An applied mathematician and an environmental biotechnologist at the University of Notre Dame have teamed up to develop a new computational model that simulates the mechanical behavior of biofilms. Their model, they say, may lead to new strategies for studying a range of issues from blood clots to biofilms. (See Figure 1)

Fig. 1 – Staphylococcus aureus biofilm on an indwelling catheter. (Credit: CDC/Rodney M. Donlan, PhD)

Their computational model can be adapted to study clot formation in blood vessels, which can pose the risk of detaching and migrating to the lungs. Clots in healthy people usually stop growing and dissolve on their own. The clots, which result from genetic deficiencies, injury, inflammation, or such diseases as cancer and diabetes, can grow uncontrollably or develop irregular shapes, threatening to detach under the pressure of blood flowing through the vessels. (See Figure 2)

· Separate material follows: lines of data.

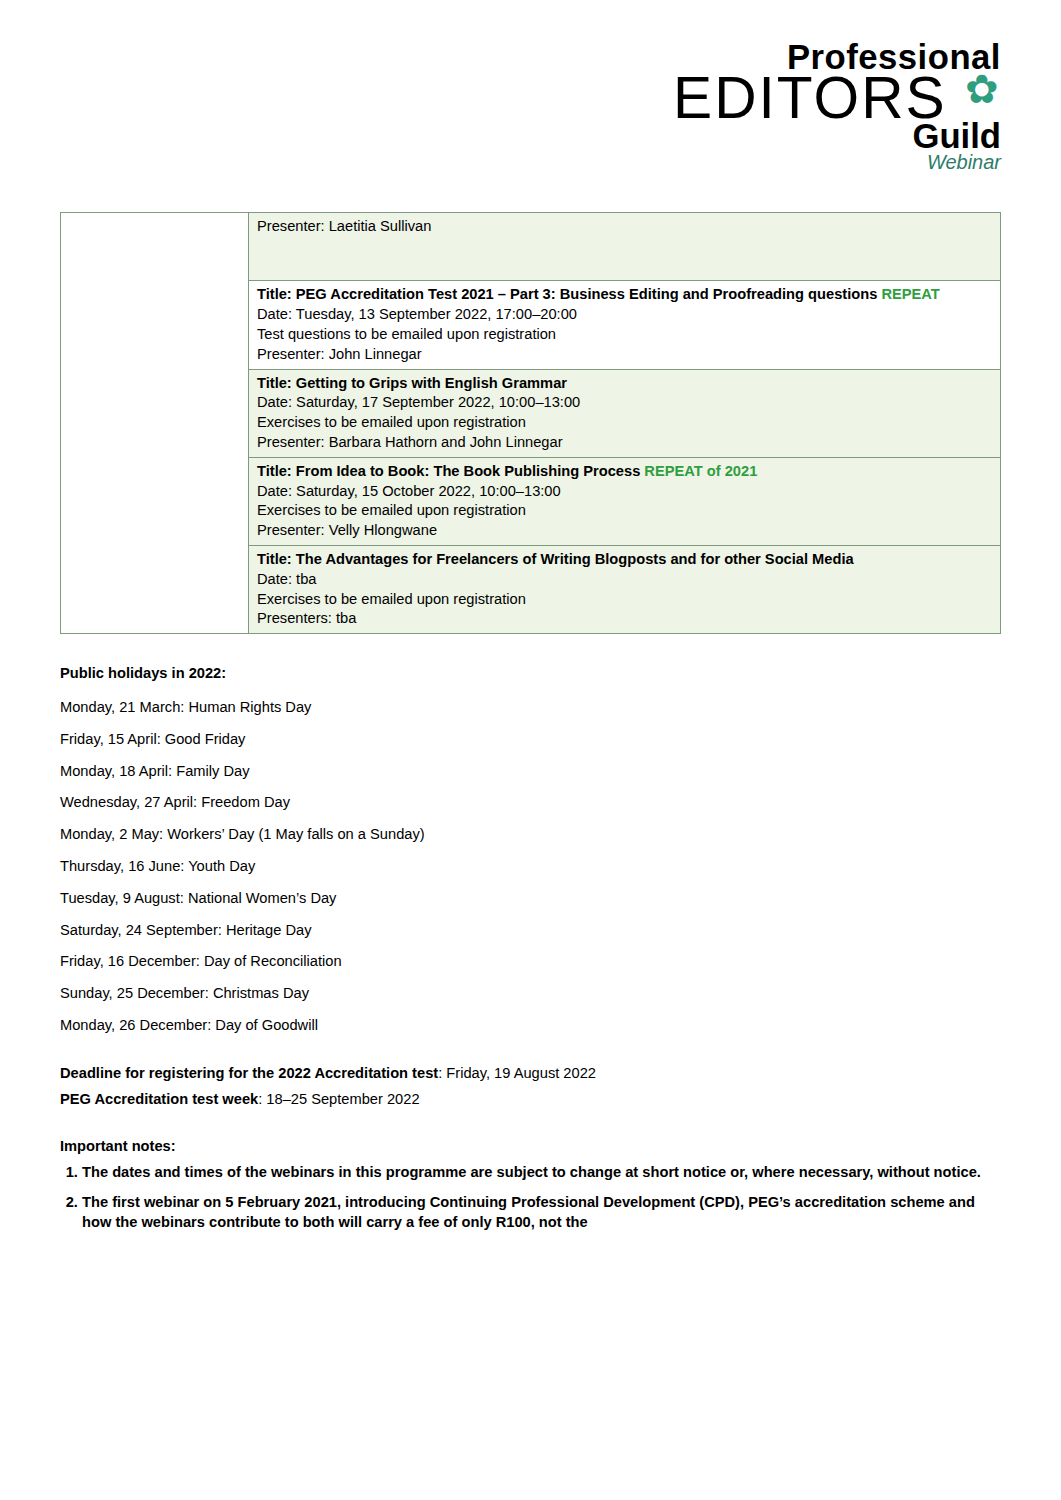Professional EDITORS ✿ Guild Webinar
| | Presenter: Laetitia Sullivan |
| Title: PEG Accreditation Test 2021 – Part 3: Business Editing and Proofreading questions REPEAT Date: Tuesday, 13 September 2022, 17:00–20:00 Test questions to be emailed upon registration Presenter: John Linnegar |
| Title: Getting to Grips with English Grammar Date: Saturday, 17 September 2022, 10:00–13:00 Exercises to be emailed upon registration Presenter: Barbara Hathorn and John Linnegar |
| Title: From Idea to Book: The Book Publishing Process REPEAT of 2021 Date: Saturday, 15 October 2022, 10:00–13:00 Exercises to be emailed upon registration Presenter: Velly Hlongwane |
| Title: The Advantages for Freelancers of Writing Blogposts and for other Social Media Date: tba Exercises to be emailed upon registration Presenters: tba |
Public holidays in 2022:
Monday, 21 March: Human Rights Day
Friday, 15 April: Good Friday
Monday, 18 April: Family Day
Wednesday, 27 April: Freedom Day
Monday, 2 May: Workers’ Day (1 May falls on a Sunday)
Thursday, 16 June: Youth Day
Tuesday, 9 August: National Women’s Day
Saturday, 24 September: Heritage Day
Friday, 16 December: Day of Reconciliation
Sunday, 25 December: Christmas Day
Monday, 26 December: Day of Goodwill
Deadline for registering for the 2022 Accreditation test: Friday, 19 August 2022
PEG Accreditation test week: 18–25 September 2022
Important notes:
The dates and times of the webinars in this programme are subject to change at short notice or, where necessary, without notice.
The first webinar on 5 February 2021, introducing Continuing Professional Development (CPD), PEG’s accreditation scheme and how the webinars contribute to both will carry a fee of only R100, not the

Biofilms, which are found on moist surfaces including veins, water pipes, ship hulls, contact lenses, and hospital equipment, are aggregates of bacterial cells embedded in self-produced extracellular polymer substances (EPS). Biofilms are of particular concern in human infections, as bacteria in biofilms are much more resistant to antibiotics.

Fig. 2 – Red blood cells are enmeshed in a fibrinous matrix on an indwelling vascular catheter. (Credit: CDC/ Janice Carr)
Since biofilms are often found in flowing systems, it is important to understand the effect of fluid flow on biofilms. Biofilms behave like viscoelastic materials. They first stretch elastically, then continue stretching and eventually break, like gum. Most biofilm modeling systems were not able to capture this behavior or predict biofilm detachment. This new model, however, allows for the simulation of this complex behavior. Simulations show that lower-viscosity biofilms are more likely to stretch and form streamers that can detach and clog nearby structures.

Because of that ability, the new model can be used to devise new strategies to better manage biofilms. For example, it can be used to prevent biofouling layers on membrane filtration systems, or to develop methods to clean catheters or surgical equipment.